Posters & Accepted Abstracts: J Prev Infect Cntrol

Abstract:

It would be informative for rational design of vaccines and symptom management-therapies to do disease-progression from infection stage gene expression profiling microarray studies for parasitic infections. This would be the study of host cells infected or other cells affected by the parasitic disease but not infected, at different stages of the infection to see what is the progression of parasite genes turned on/off up/down-regulated and the same for the host genes. This would give valuable data from infection of cell to cell death programme of say an HIV-infected T-cell. This could also be done for non-virus parasites such as bacterial infections, and nematode infections as well as say malaria. This could give information about how to rationally design post-infection vaccines if epitopes are created by the parasite due to particular gene expression patterns at any stage from initial infection to later stages.
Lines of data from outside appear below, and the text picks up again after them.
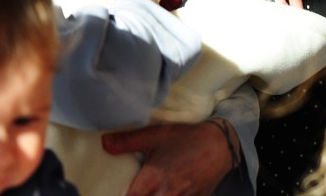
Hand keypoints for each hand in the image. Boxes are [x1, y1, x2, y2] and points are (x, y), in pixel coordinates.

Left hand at [102, 120, 237, 195]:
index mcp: (152, 180)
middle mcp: (166, 195)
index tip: (119, 191)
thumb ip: (128, 141)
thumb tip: (104, 144)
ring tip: (153, 190)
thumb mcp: (156, 135)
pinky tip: (170, 191)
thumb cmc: (187, 138)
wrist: (221, 145)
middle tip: (138, 190)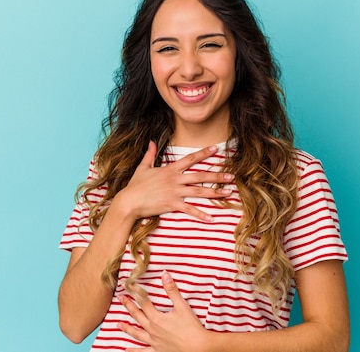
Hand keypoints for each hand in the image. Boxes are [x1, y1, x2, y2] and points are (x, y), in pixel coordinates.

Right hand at [112, 141, 233, 221]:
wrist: (129, 201)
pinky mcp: (172, 204)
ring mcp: (174, 192)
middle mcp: (175, 179)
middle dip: (216, 176)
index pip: (190, 159)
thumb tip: (152, 142)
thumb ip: (150, 154)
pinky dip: (201, 214)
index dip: (204, 153)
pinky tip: (211, 218)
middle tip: (231, 176)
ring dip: (215, 192)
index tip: (216, 148)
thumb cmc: (135, 185)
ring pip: (199, 192)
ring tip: (228, 193)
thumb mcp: (143, 167)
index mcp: (170, 170)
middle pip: (200, 176)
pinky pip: (189, 209)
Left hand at [118, 271, 211, 351]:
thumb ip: (172, 290)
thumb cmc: (191, 327)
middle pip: (137, 315)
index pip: (143, 302)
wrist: (198, 347)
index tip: (129, 286)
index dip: (136, 293)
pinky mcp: (157, 351)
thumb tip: (164, 275)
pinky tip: (126, 350)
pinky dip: (133, 351)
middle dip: (128, 306)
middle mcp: (152, 330)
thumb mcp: (182, 306)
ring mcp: (153, 342)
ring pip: (136, 334)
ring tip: (118, 324)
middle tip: (121, 298)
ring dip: (126, 328)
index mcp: (157, 318)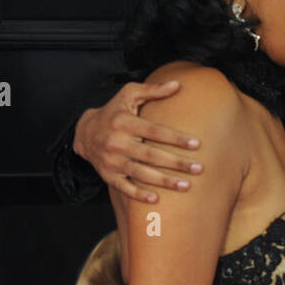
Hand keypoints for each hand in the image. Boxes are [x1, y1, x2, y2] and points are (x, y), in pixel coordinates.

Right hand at [74, 80, 201, 203]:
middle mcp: (116, 142)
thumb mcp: (129, 94)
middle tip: (199, 168)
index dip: (175, 138)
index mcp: (123, 122)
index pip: (154, 131)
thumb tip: (178, 84)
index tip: (197, 144)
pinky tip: (156, 199)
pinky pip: (124, 187)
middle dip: (176, 163)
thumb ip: (153, 90)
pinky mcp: (108, 175)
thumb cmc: (114, 111)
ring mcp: (111, 161)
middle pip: (150, 155)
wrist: (84, 132)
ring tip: (186, 186)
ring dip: (164, 181)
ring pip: (140, 173)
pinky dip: (138, 194)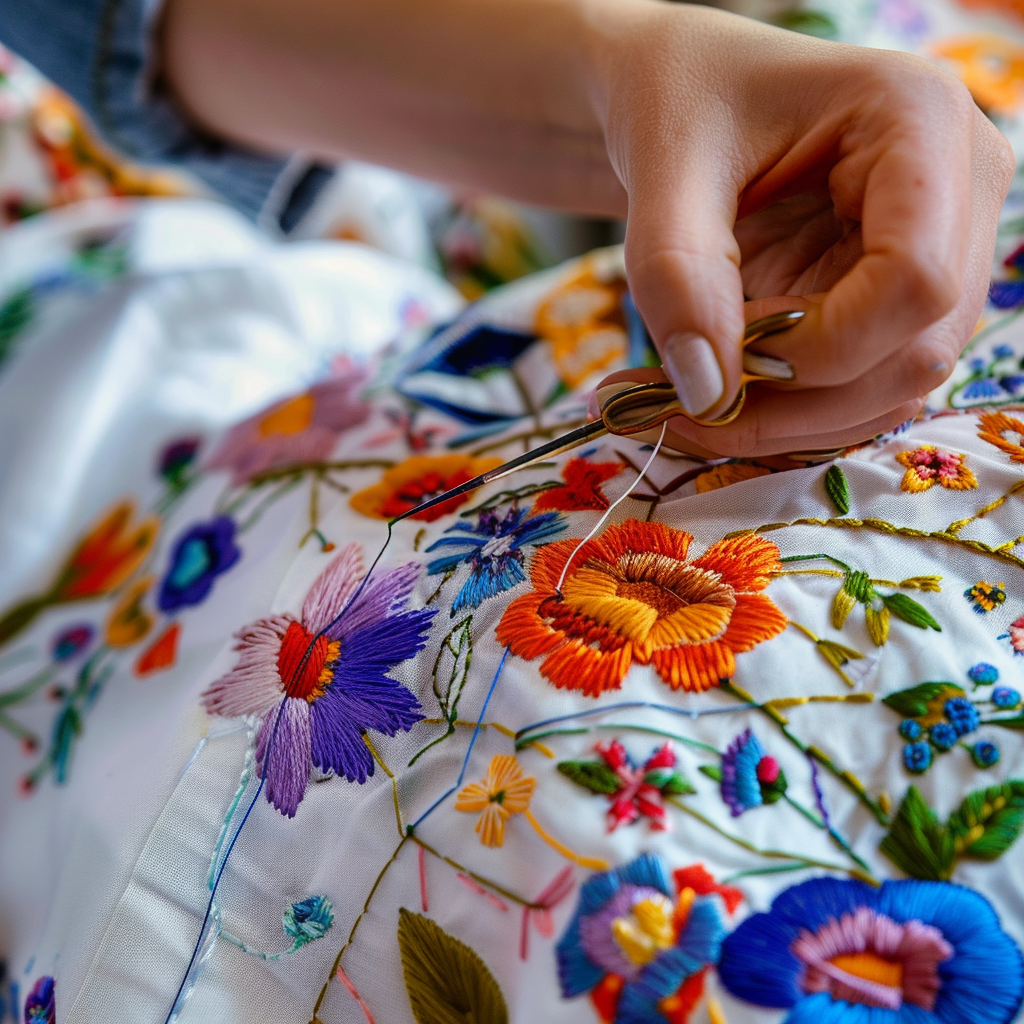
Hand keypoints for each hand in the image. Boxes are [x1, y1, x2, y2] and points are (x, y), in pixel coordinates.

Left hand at [590, 3, 1013, 456]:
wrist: (679, 98)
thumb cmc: (678, 100)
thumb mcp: (663, 166)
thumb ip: (678, 273)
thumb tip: (708, 395)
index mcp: (920, 123)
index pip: (914, 281)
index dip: (815, 346)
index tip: (719, 354)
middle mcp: (956, 191)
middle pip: (915, 352)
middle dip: (794, 401)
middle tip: (682, 404)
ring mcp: (936, 251)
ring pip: (893, 388)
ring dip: (785, 421)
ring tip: (681, 405)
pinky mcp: (894, 299)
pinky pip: (861, 387)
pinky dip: (786, 413)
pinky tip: (714, 397)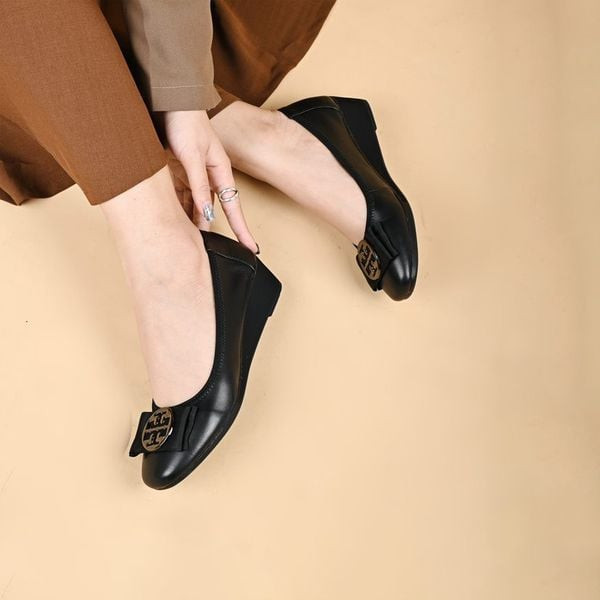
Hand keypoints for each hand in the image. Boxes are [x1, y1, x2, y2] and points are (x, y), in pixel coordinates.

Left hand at [163, 110, 257, 251]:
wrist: (168, 100)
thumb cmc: (185, 123)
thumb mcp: (193, 157)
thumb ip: (200, 186)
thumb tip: (207, 214)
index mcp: (221, 173)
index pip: (234, 208)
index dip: (242, 229)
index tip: (251, 248)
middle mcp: (209, 177)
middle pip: (212, 211)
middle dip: (210, 230)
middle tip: (208, 251)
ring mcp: (193, 175)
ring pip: (194, 206)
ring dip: (190, 221)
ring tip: (186, 240)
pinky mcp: (178, 172)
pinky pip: (179, 197)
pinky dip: (176, 208)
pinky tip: (172, 221)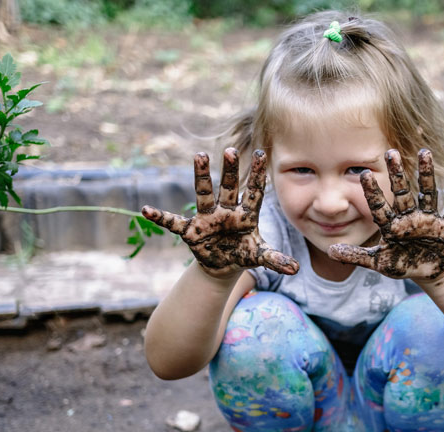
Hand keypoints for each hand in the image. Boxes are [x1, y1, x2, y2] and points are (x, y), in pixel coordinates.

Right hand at [141, 148, 298, 277]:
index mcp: (246, 214)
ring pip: (204, 194)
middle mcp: (226, 211)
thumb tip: (296, 269)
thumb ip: (275, 260)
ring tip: (199, 155)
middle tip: (231, 150)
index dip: (257, 174)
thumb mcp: (258, 256)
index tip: (261, 153)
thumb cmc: (243, 253)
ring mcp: (207, 218)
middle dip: (230, 170)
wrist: (223, 265)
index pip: (254, 192)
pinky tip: (147, 210)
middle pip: (229, 187)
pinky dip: (160, 217)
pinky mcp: (191, 230)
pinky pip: (173, 223)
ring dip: (201, 176)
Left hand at [328, 149, 443, 279]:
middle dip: (397, 173)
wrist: (428, 272)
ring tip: (424, 152)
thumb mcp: (378, 263)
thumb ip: (356, 256)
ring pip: (428, 192)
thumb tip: (330, 251)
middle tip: (389, 151)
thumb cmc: (402, 264)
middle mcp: (410, 216)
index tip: (363, 174)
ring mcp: (430, 218)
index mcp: (392, 224)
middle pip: (402, 191)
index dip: (372, 191)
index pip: (379, 205)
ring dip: (427, 174)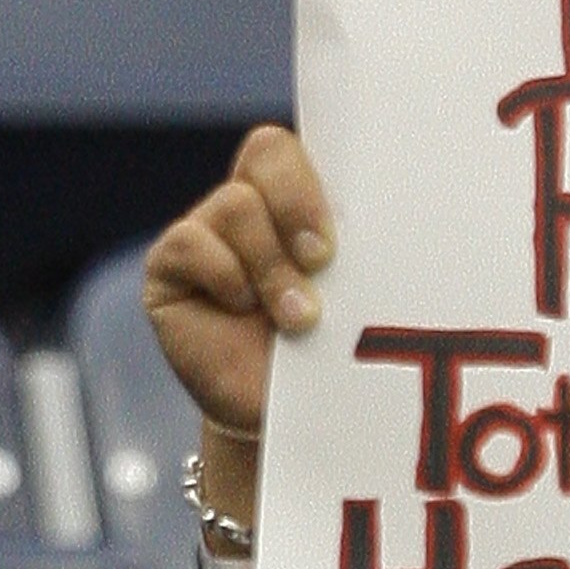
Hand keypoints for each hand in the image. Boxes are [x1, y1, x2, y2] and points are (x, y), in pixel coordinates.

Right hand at [142, 125, 332, 440]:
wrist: (288, 421)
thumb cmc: (333, 357)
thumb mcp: (359, 300)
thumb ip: (363, 253)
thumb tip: (398, 221)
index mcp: (305, 202)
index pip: (305, 147)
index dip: (319, 174)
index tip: (344, 231)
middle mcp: (254, 206)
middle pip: (269, 154)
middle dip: (300, 205)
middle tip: (323, 261)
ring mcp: (210, 232)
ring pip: (236, 205)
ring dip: (274, 265)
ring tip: (298, 319)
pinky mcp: (171, 267)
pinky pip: (191, 243)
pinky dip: (225, 275)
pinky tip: (242, 307)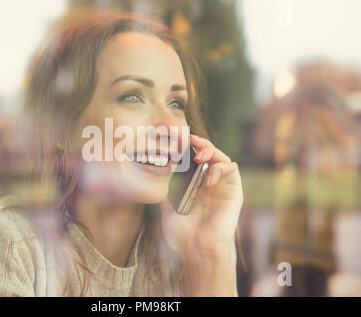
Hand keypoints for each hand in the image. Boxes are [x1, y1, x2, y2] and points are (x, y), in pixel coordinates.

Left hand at [160, 134, 242, 264]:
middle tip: (189, 140)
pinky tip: (208, 177)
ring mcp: (222, 187)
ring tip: (199, 155)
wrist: (196, 251)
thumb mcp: (167, 206)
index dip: (188, 147)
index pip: (194, 159)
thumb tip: (157, 168)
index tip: (176, 139)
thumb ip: (166, 188)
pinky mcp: (234, 193)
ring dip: (211, 151)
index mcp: (195, 186)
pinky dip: (220, 166)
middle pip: (209, 154)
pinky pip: (232, 169)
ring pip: (222, 158)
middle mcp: (210, 184)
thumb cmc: (182, 234)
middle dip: (200, 143)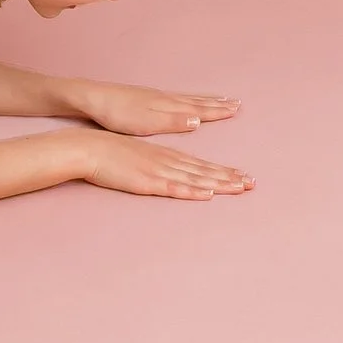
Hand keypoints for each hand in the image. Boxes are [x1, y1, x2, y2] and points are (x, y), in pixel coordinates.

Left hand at [67, 78, 240, 136]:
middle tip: (236, 103)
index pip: (200, 108)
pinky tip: (185, 102)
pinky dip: (188, 100)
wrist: (93, 98)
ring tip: (218, 100)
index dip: (218, 111)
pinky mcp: (145, 99)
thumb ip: (173, 120)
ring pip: (187, 99)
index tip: (236, 109)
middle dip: (217, 104)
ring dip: (205, 101)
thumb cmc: (118, 113)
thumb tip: (199, 119)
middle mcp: (165, 99)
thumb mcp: (146, 122)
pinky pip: (175, 98)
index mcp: (168, 106)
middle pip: (197, 102)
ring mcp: (155, 98)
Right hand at [78, 130, 253, 200]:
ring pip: (195, 179)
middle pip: (204, 171)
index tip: (242, 176)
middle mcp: (168, 161)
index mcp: (166, 155)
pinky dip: (192, 191)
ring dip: (219, 184)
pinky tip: (206, 194)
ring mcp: (159, 171)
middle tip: (252, 183)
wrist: (90, 148)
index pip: (201, 165)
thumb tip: (168, 172)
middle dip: (229, 177)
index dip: (223, 171)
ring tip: (240, 187)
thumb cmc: (110, 152)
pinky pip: (174, 188)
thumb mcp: (139, 155)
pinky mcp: (148, 182)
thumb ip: (155, 163)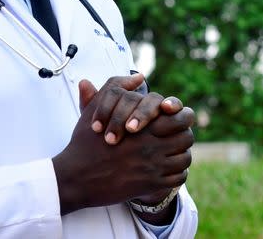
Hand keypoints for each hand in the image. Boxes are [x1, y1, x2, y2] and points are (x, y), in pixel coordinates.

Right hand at [52, 81, 193, 214]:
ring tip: (172, 152)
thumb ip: (115, 87)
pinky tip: (167, 168)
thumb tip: (139, 77)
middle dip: (182, 134)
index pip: (179, 117)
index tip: (174, 116)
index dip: (181, 115)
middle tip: (175, 135)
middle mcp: (151, 145)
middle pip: (186, 137)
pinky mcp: (152, 185)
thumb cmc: (85, 142)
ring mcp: (153, 167)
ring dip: (180, 153)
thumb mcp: (95, 109)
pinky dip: (177, 172)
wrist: (77, 177)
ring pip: (184, 157)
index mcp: (142, 125)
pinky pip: (178, 177)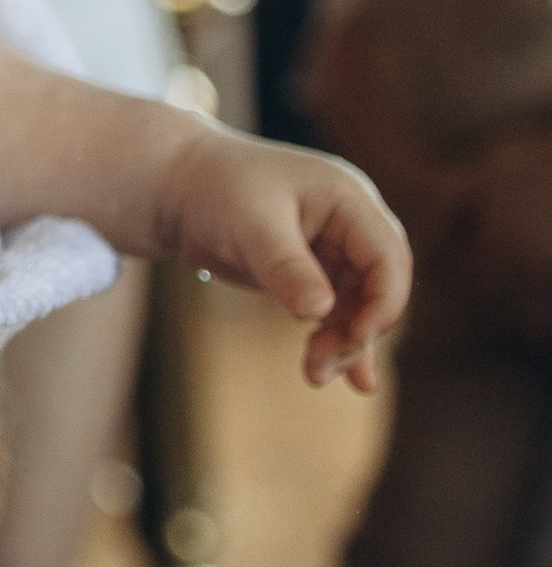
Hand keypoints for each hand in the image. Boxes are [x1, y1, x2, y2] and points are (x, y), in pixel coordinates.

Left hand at [150, 126, 410, 389]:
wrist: (179, 188)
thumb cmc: (216, 191)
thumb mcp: (251, 225)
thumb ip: (287, 267)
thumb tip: (320, 312)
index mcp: (349, 200)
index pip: (388, 257)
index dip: (383, 302)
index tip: (355, 338)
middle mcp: (350, 225)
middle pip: (380, 287)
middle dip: (360, 329)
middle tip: (321, 361)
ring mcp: (334, 251)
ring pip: (359, 307)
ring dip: (344, 344)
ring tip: (314, 376)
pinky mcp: (313, 274)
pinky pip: (337, 314)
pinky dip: (336, 342)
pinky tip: (336, 378)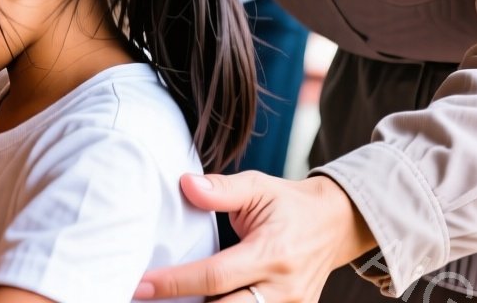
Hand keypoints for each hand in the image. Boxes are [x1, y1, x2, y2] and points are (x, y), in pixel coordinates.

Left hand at [135, 173, 376, 301]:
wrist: (336, 223)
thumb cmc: (288, 204)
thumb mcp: (257, 187)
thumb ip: (221, 189)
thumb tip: (185, 185)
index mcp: (272, 254)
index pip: (215, 276)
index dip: (175, 284)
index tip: (140, 286)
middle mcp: (284, 288)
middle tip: (143, 298)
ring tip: (168, 301)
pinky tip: (198, 302)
Later-stage vaccines could be designed to stimulate the host immune system against later stages of parasitic epitopes allowing later-stage vaccine intervention, where vaccination has not been possible before infection and yet a strong vaccinestimulated immune response could cause later-stage elimination of the parasitic infection or at least amelioration by bringing down the levels of infectious agents. Vaccines can be rationally designed also for immune system elimination of infectious agent to fend off attempted infection. Thorough studies of gene expression profiles of host and parasite at all stages of the infection process and infection progression could allow rational design of drugs to counter symptoms. Annotation of all the studies described with gene/protein function data could allow valuable insights. Recent Publications 1. Shi Z, Derow C K and Zhang B (2010) Co-expression module analysis reveals biological processes, genomic gain, and regulatory mechanisms associated with breast cancer progression. BMC Systems Biology 4:74. 2. Aranda B, Achuthan P, Alam-Faruque Y, Armean I, Bridge A, Derow C, Feuermann M, Ghanbarian A T, Kerrien S, Khadake J, Kerssemakers J, Leroy C, Menden M, Michaut
M, Montecchi-Palazzi L, Neuhauser SN, Orchard S, Perreau V, Roechert B, van Eijk K and Hermjakob H (2009) The IntAct molecular interaction database in 2010. Nucleic Acids Research 38(1):D525–D531 3. Chatr-aryamontri A, Kerrien S, Khadake J, Orchard S, Ceol A, Licata L, Castagnoli L, Costa S, Derow C and Huntley R (2008) MINT and IntAct contribute to the Second BioCreative challenge: serving the text-mining community with high quality molecular interaction data. Genome Biology doi: 10.1186/gb-2008-9-s2-s5. 4. Kerrien S, Alam-Faruque Y, Aranda B, Bancarz I, Bridge A, Derow C, Dimmer E, Feuermann M, Friedrichsen A, Huntley R, Kohler C, Khadake J, Leroy C, Liban A, Lieftink C, Montecchi-Palazzi L, Orchard S, Risse J, Robbe K, Roechert B, Thorneycroft D, Zhang Y, Apweiler R and Hermjakob H (2007) IntAct--open source resource for molecular interaction data. Nucleic Acids Research 35:D561-5. 5. Chassagnole C, Jackson R C, Hussain N, Bashir L, Derow C, Savin J and Fell D A (2006) Using a mammalian cell cycle simulation to interpret differential kinase inhibition in anti-tumour pharmaceutical development. Biosystems 83(2-3):91-7.
 

Biography :

Catherine K Derow research is focused on applying Systems Biology to Genomics and Proteomics as a means of solving health problems and answering important questions in the field of the Life Sciences. She currently works as an Associate for Biopharma Vantage, a competitive intelligence provider for Life Sciences companies. She has worked for Physiomics plc. on in silico anti-cancer therapeutics development, as well as at the European Bioinformatics Institute on the database IntAct, a molecular interactions resource, in the Proteomics section. She has also served as an expert invited by the European Union to evaluate research proposals as part of a panel to aid in the selection of projects for fellowship funding.